Wednesday, September 3, 2014

the reject pile

Just received these emails from two readers who enjoyed "All My Loving": I just finished your lovely memoir. Its beautifully told and evocative of a time and place. Young Beth is so poignant and yet so powerful, though of course she has no idea. Also, quite beautiful despite her own uncertainty about that. I’m sure it strikes a chord among many who have read it.  

And another: I loved it. I couldn't put it down and it is remarkable in how it absolutely transports you back to adolescence--I am so glad to be past that stage! How amazing to have all the things you wrote at the time.

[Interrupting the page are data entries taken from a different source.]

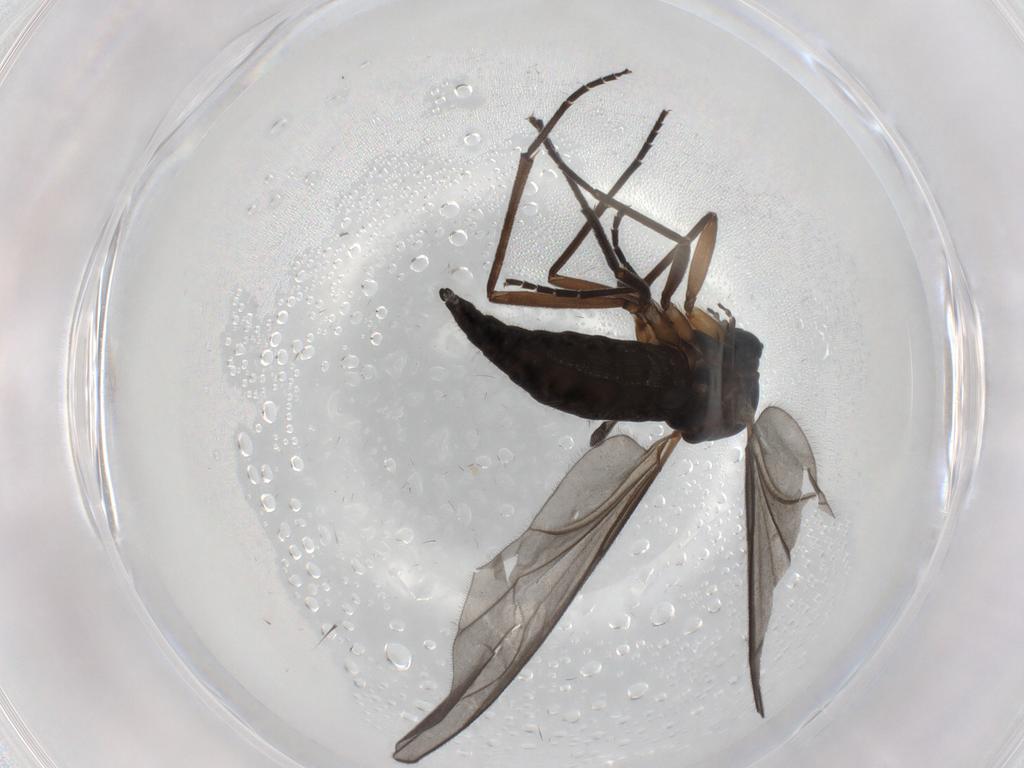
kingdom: Animalia
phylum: Arthropoda
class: Insecta
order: Diptera
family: Sciaridae
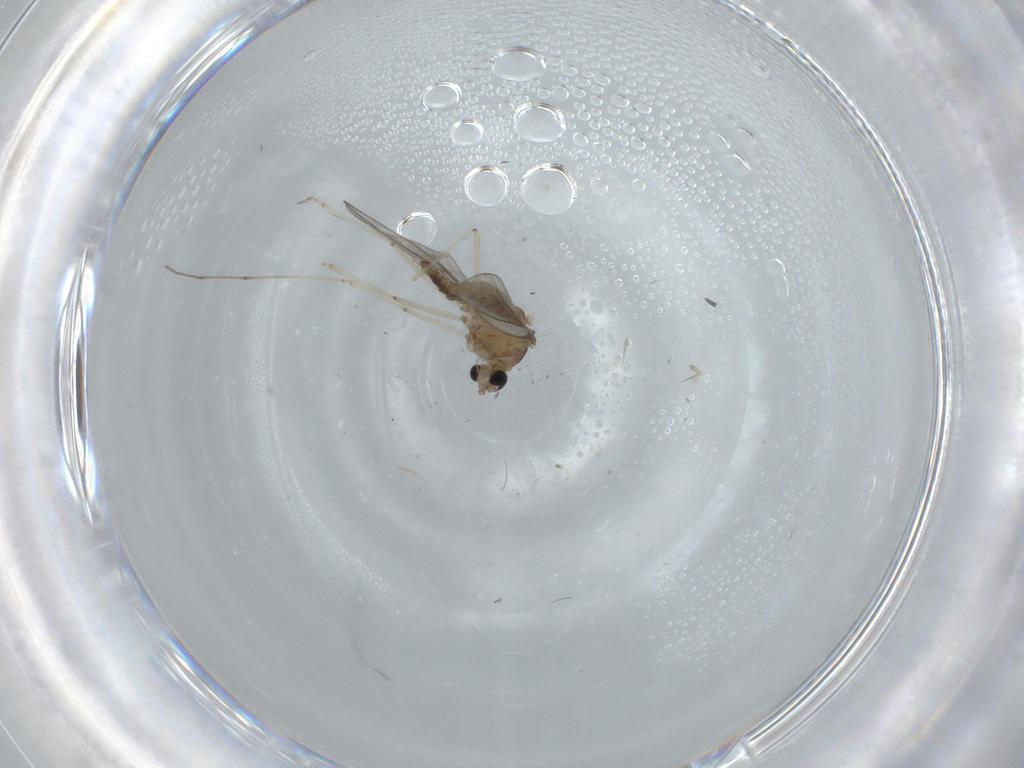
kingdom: Animalia
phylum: Arthropoda
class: Insecta
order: Diptera
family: Cecidomyiidae
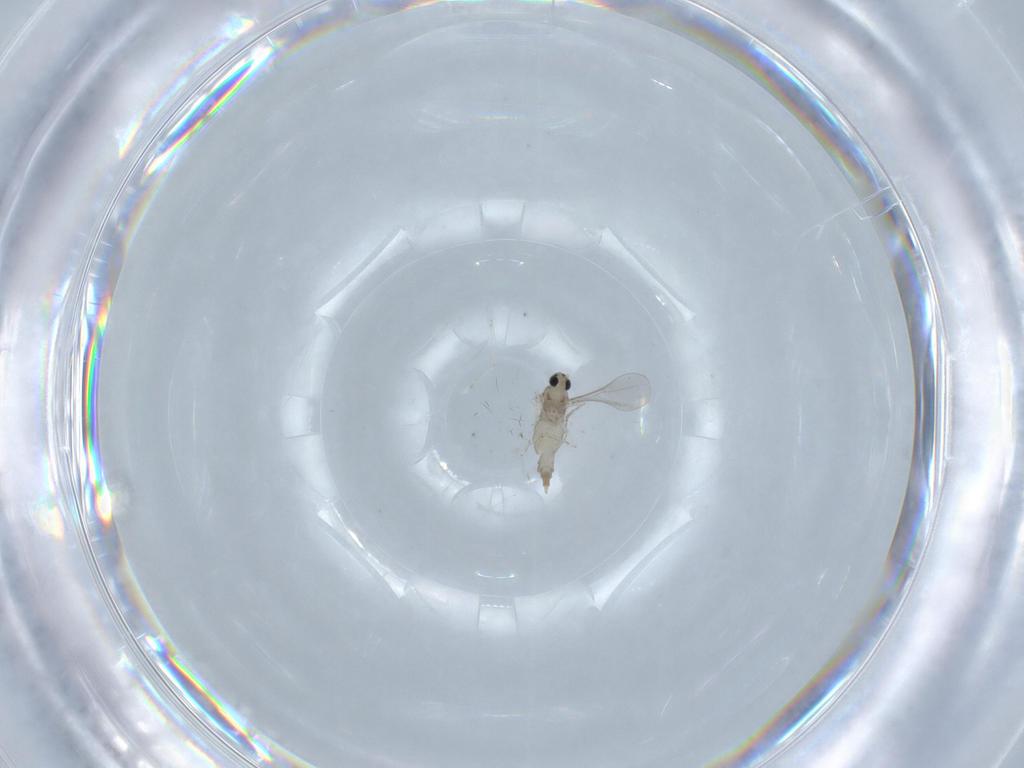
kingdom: Animalia
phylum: Arthropoda
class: Insecta
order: Diptera
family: Cecidomyiidae
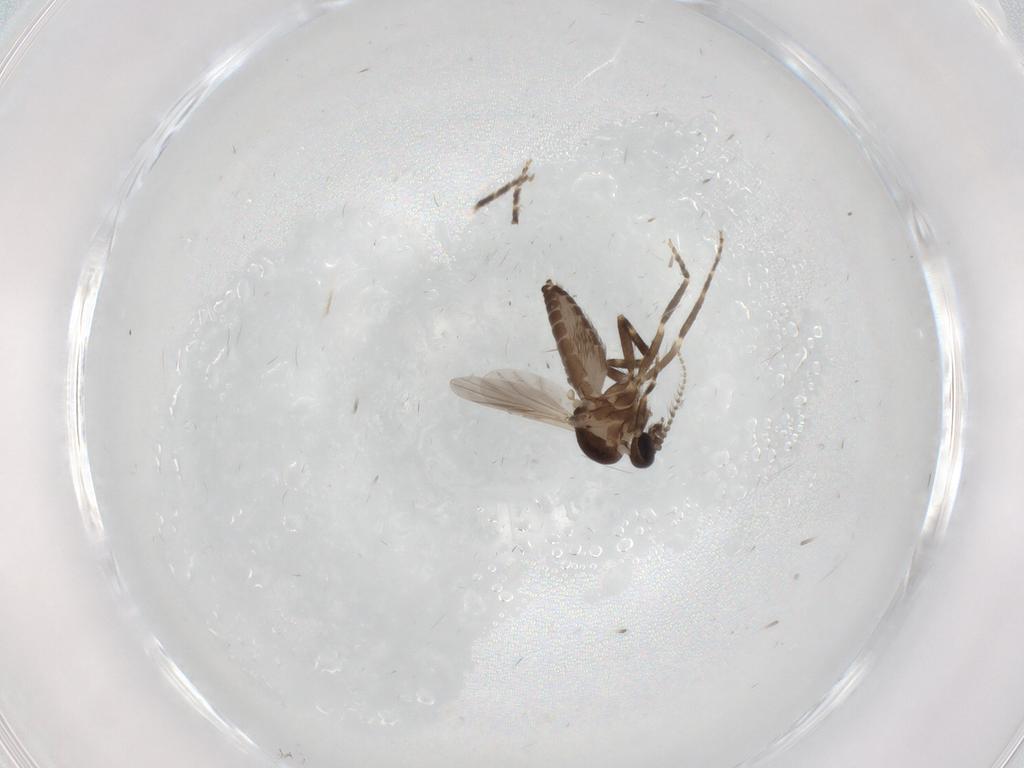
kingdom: Animalia
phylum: Arthropoda
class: Insecta
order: Diptera
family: Ceratopogonidae
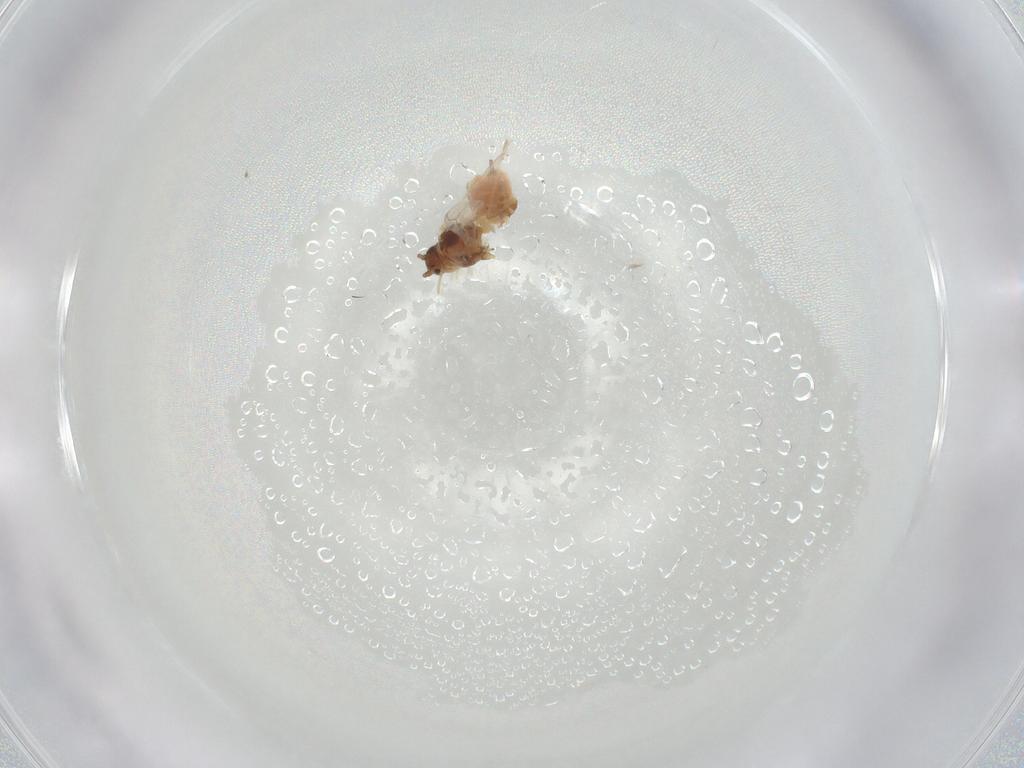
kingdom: Animalia
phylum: Arthropoda
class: Insecta
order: Hemiptera
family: Aphididae
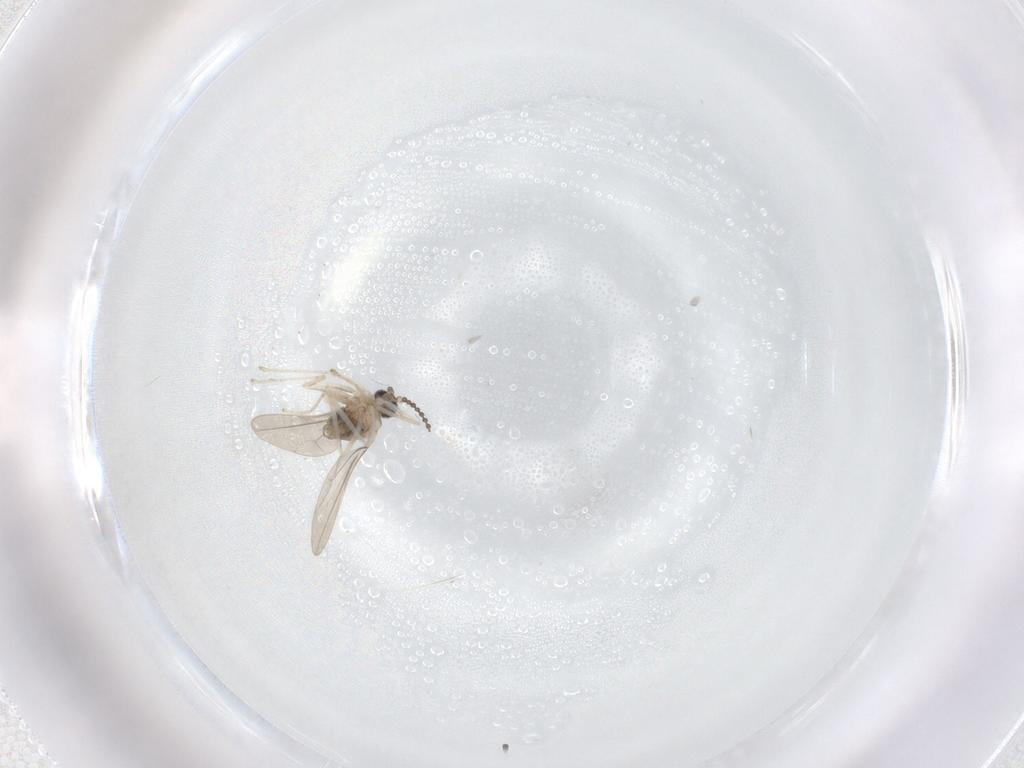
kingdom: Animalia
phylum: Arthropoda
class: Insecta
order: Diptera
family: Cecidomyiidae
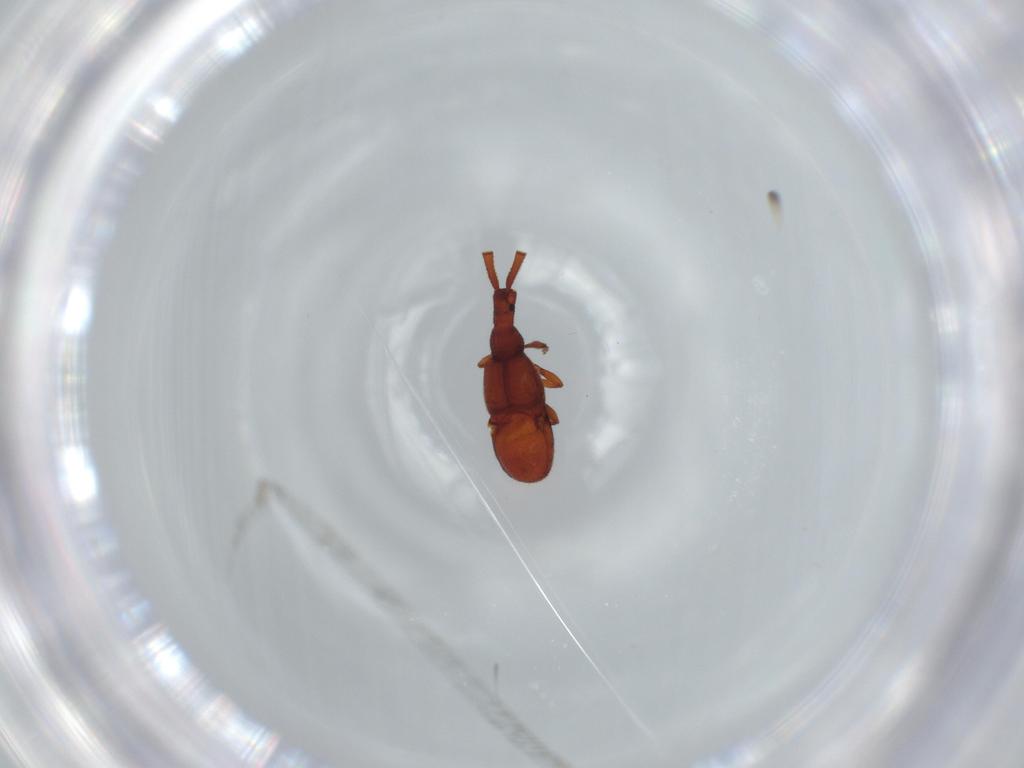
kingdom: Animalia
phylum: Arthropoda
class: Insecta
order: Coleoptera
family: Staphylinidae
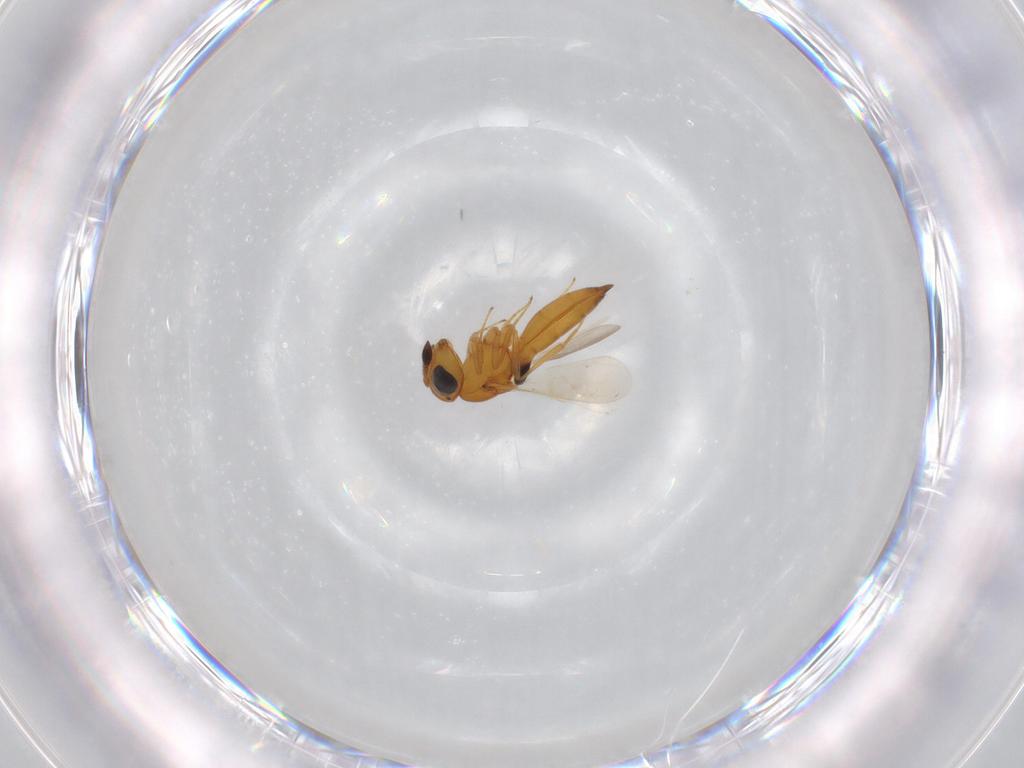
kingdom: Animalia
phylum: Arthropoda
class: Insecta
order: Hymenoptera
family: Scelionidae
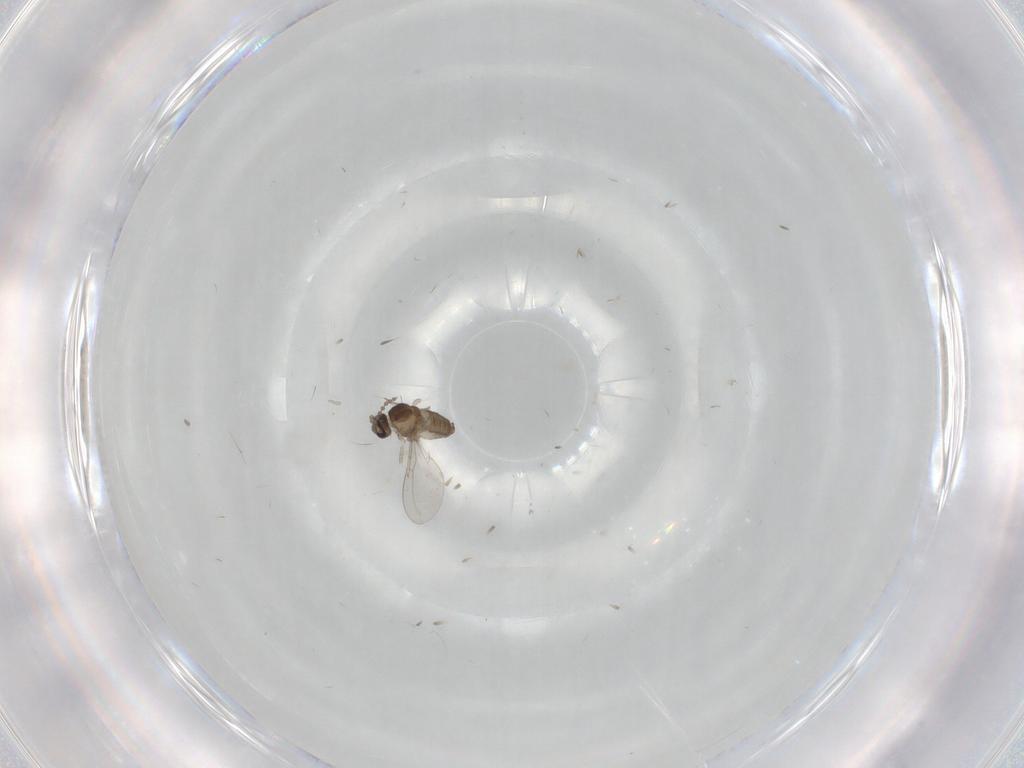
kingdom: Animalia
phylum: Arthropoda
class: Insecta
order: Diptera
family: Cecidomyiidae
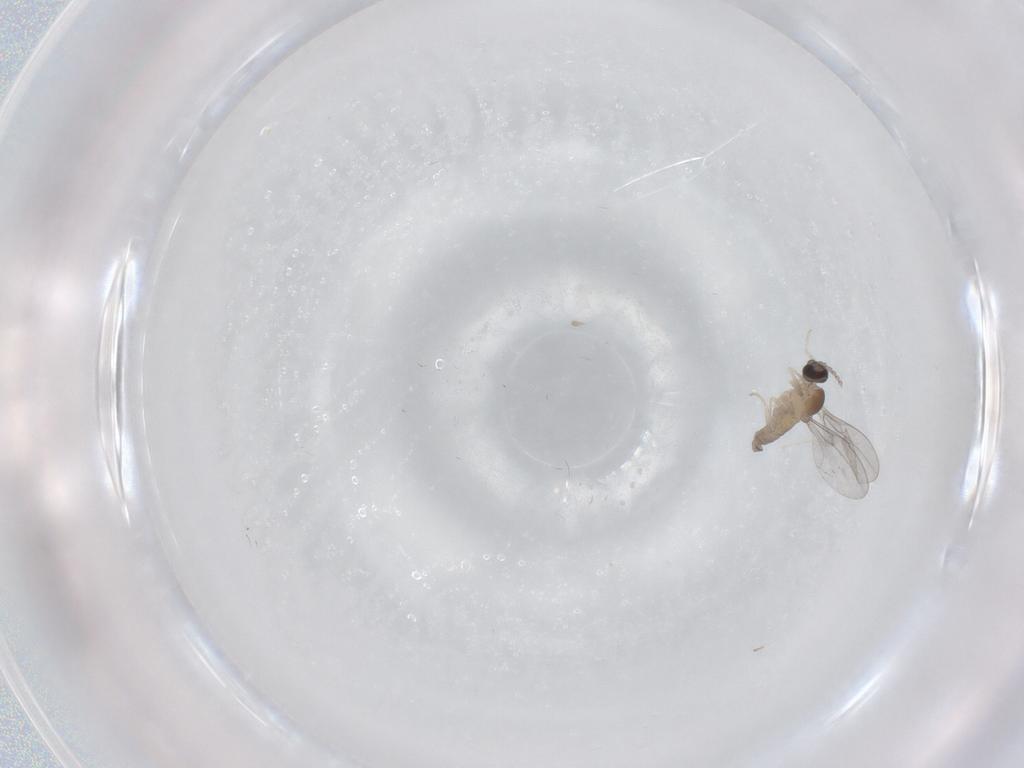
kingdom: Animalia
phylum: Arthropoda
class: Insecta
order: Diptera
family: Cecidomyiidae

Heartening to hear these kind words. At the same time,  my good friend Ellen Roseman was just here for dinner. Ellen writes a column at the Star, and told me there's a table at the Star where they pile all the books they've received that aren't going to be reviewed. "I'm sorry to say," she told me, "I saw your book on that pile." 

I asked her to rescue it. It hurts to think of my dear book lying there forlorn, unwanted, ignored. 

I'd planned to be at Hot Docs tonight, seeing a film about Vermeer, but had dinner with Ellen instead. It was the most perfect mild, sunny summer day today, even as the schoolchildren march past my door with their heavy backpacks. Summer is over, and yet it feels like it's just beginning. Confusing and wonderful. Hope the Vermeer film comes back on some rainy cold day.

Last night I watched bits and pieces of two different versions of "The Jazz Singer," one with Eddie Cantor and the other made decades later with Danny Thomas. A powerful story about how you're born to be what you are, whether your parents approve or not. A hard lesson, and much harder for some.